## [WRITTEN INSTRUCTION]
Please rewrite the listing below with "scientific name" changed to "binomial name" everywhere it occurs and nothing else altered. Leave the pictures out of your answer.

-------- RECORD LIST

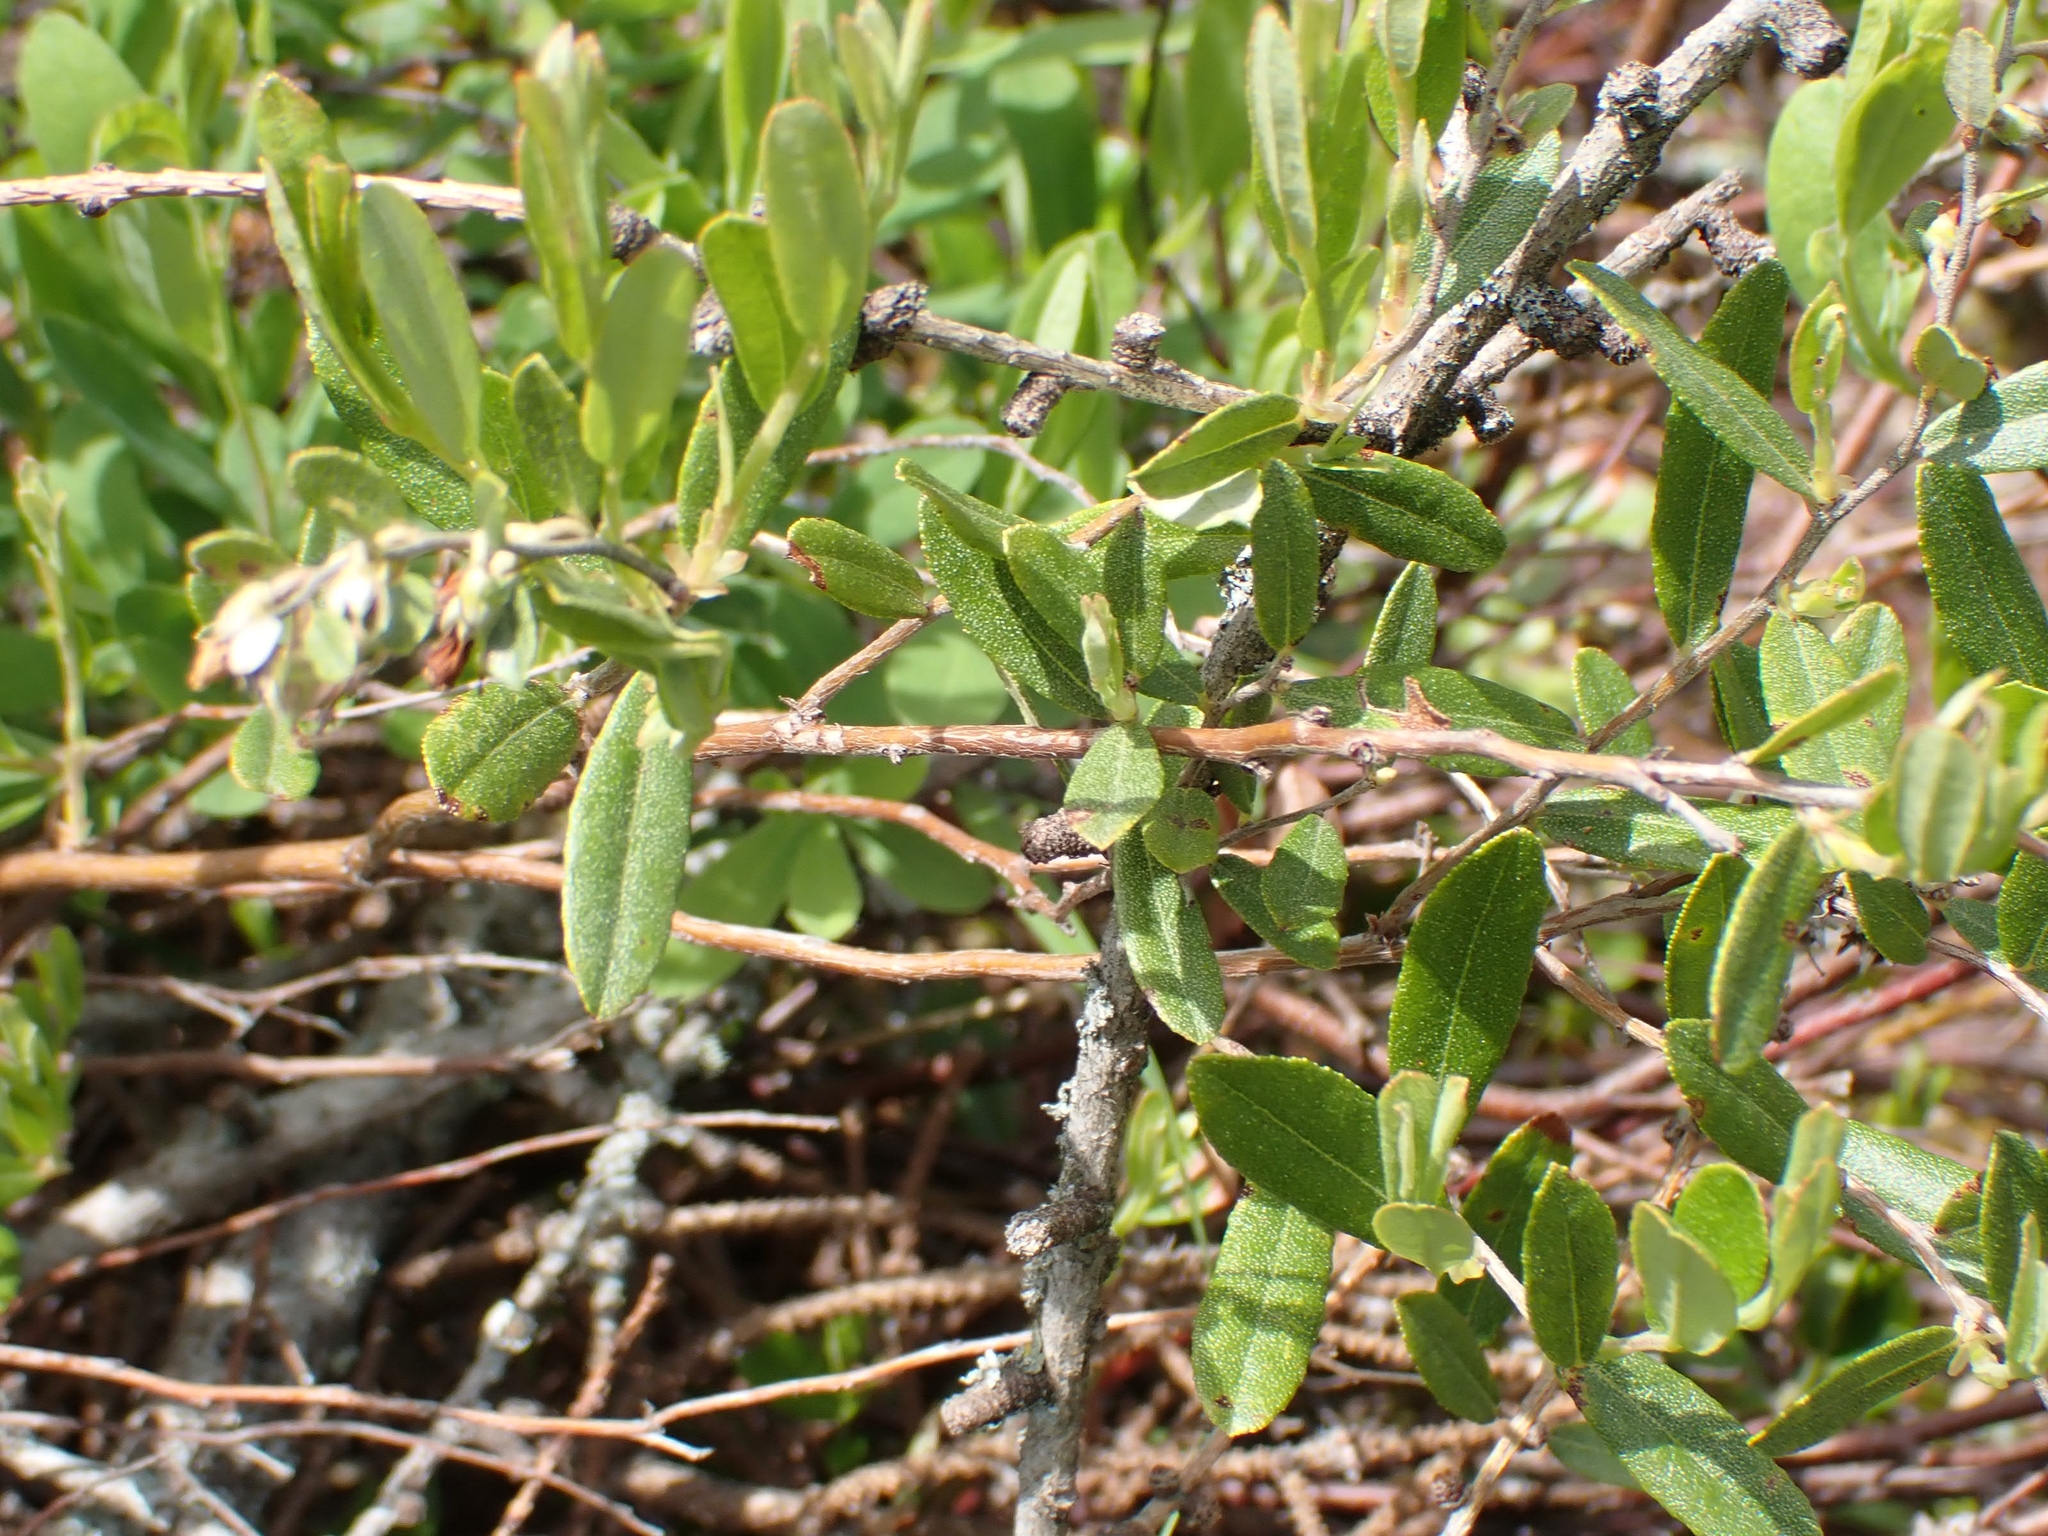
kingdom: Plantae
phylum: Tracheophyta
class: Magnoliopsida
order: Ericales
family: Ericaceae
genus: Chamaedaphne
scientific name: Chamaedaphne calyculata
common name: Leatherleaf
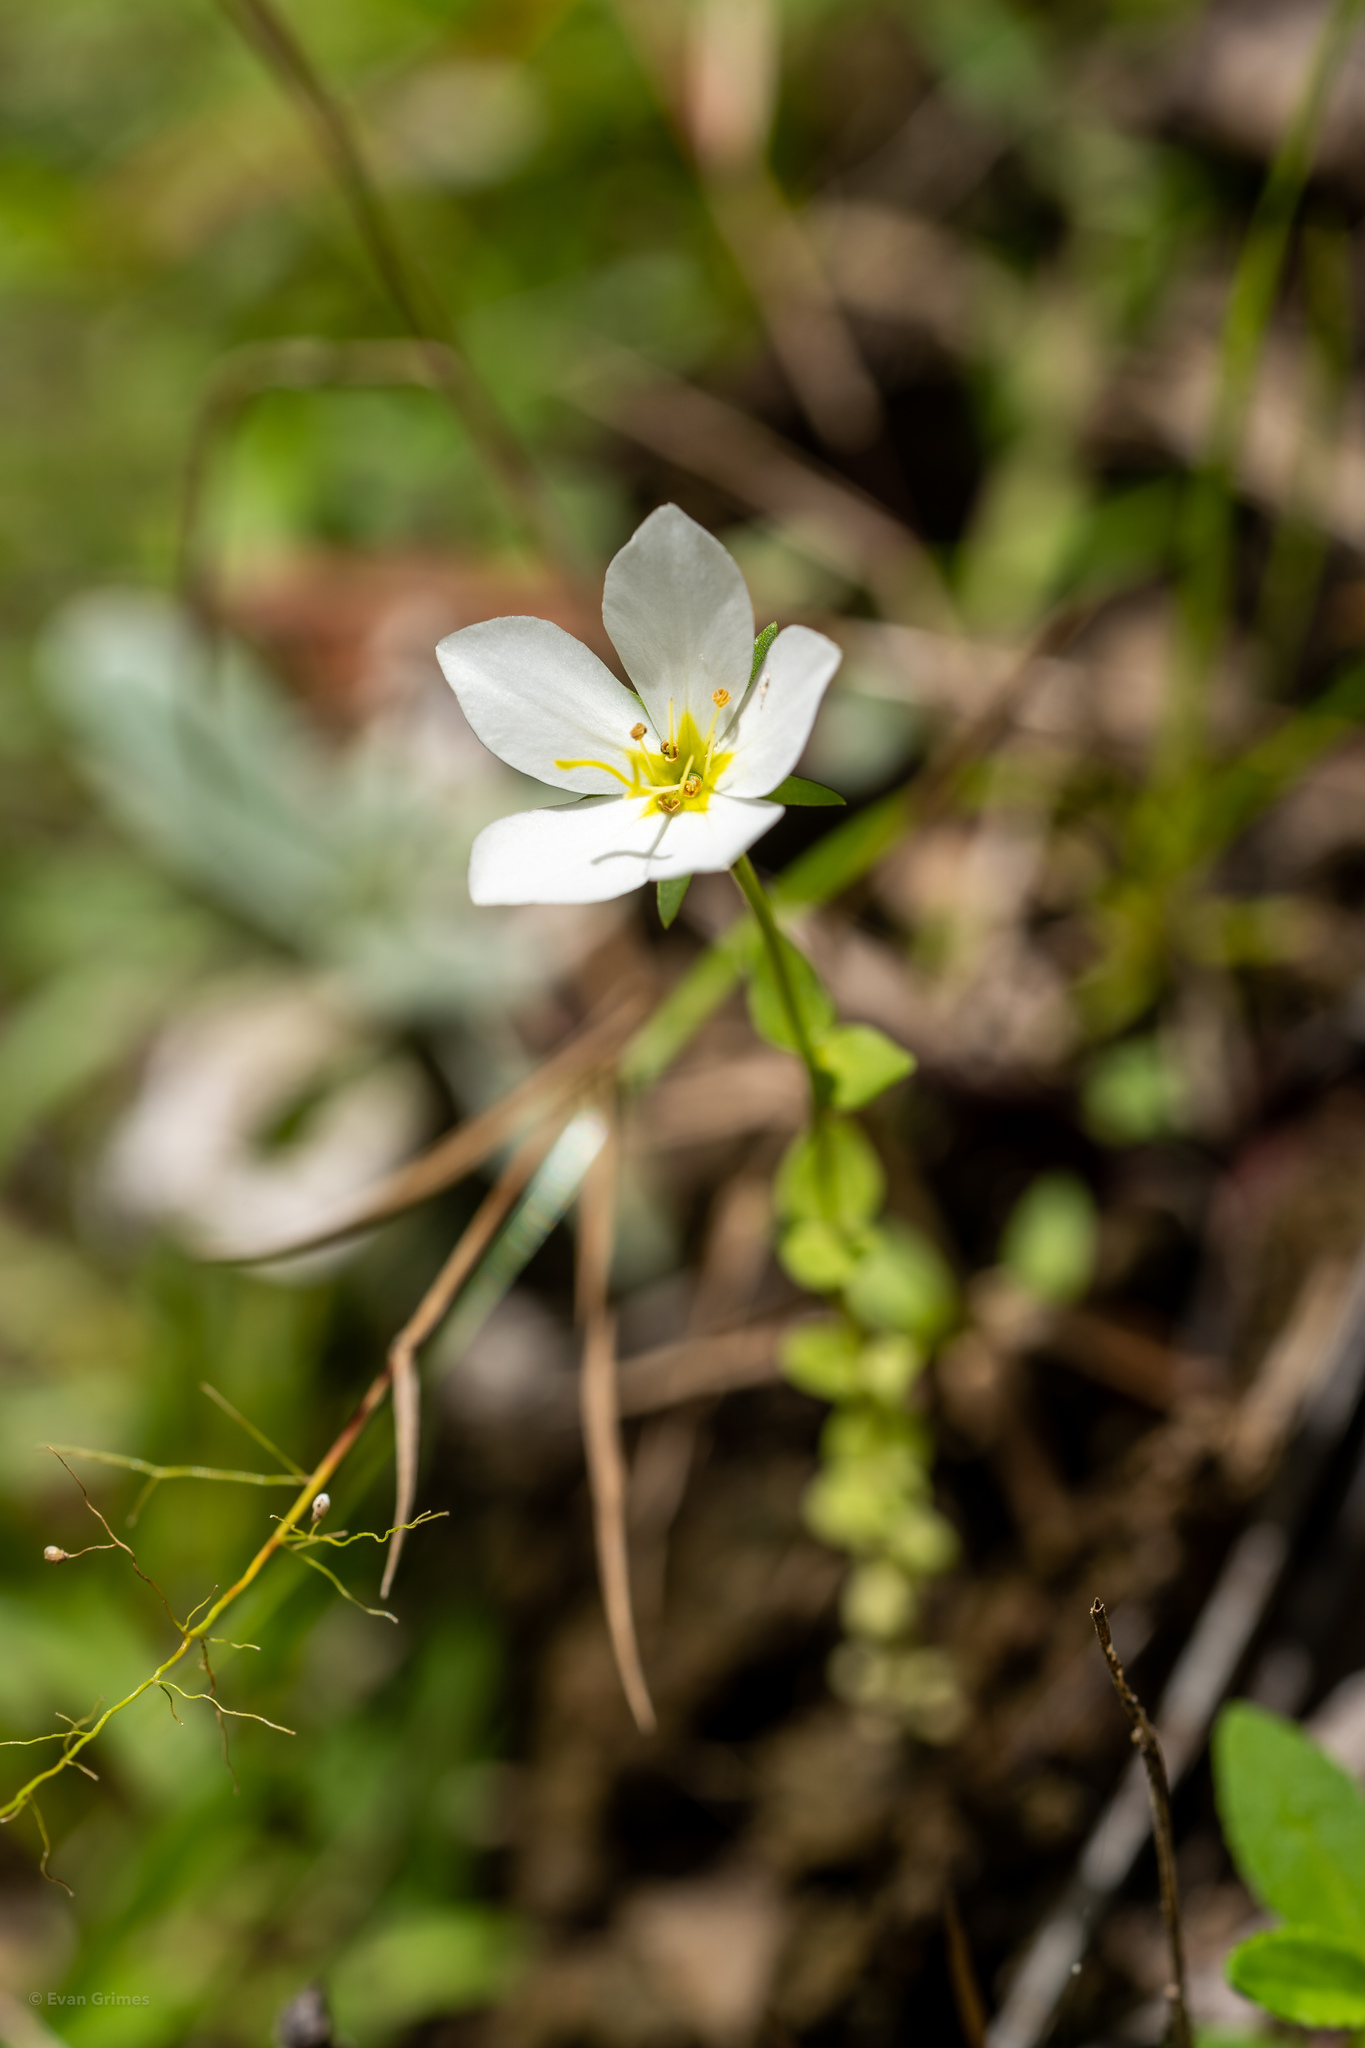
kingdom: Plantae
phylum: Tracheophyta
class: Magnoliopsida
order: Gentianales
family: Gentianaceae
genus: Sabatia
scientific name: Sabatia campestris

----------------

## [WRITTEN REPLY]
kingdom: Plantae
phylum: Tracheophyta
class: Magnoliopsida
order: Ericales
family: Ericaceae
genus: Chamaedaphne
binomial name: Chamaedaphne calyculata
common name: Leatherleaf
kingdom: Plantae
phylum: Tracheophyta
class: Magnoliopsida
order: Gentianales
family: Gentianaceae
genus: Sabatia
binomial name: Sabatia campestris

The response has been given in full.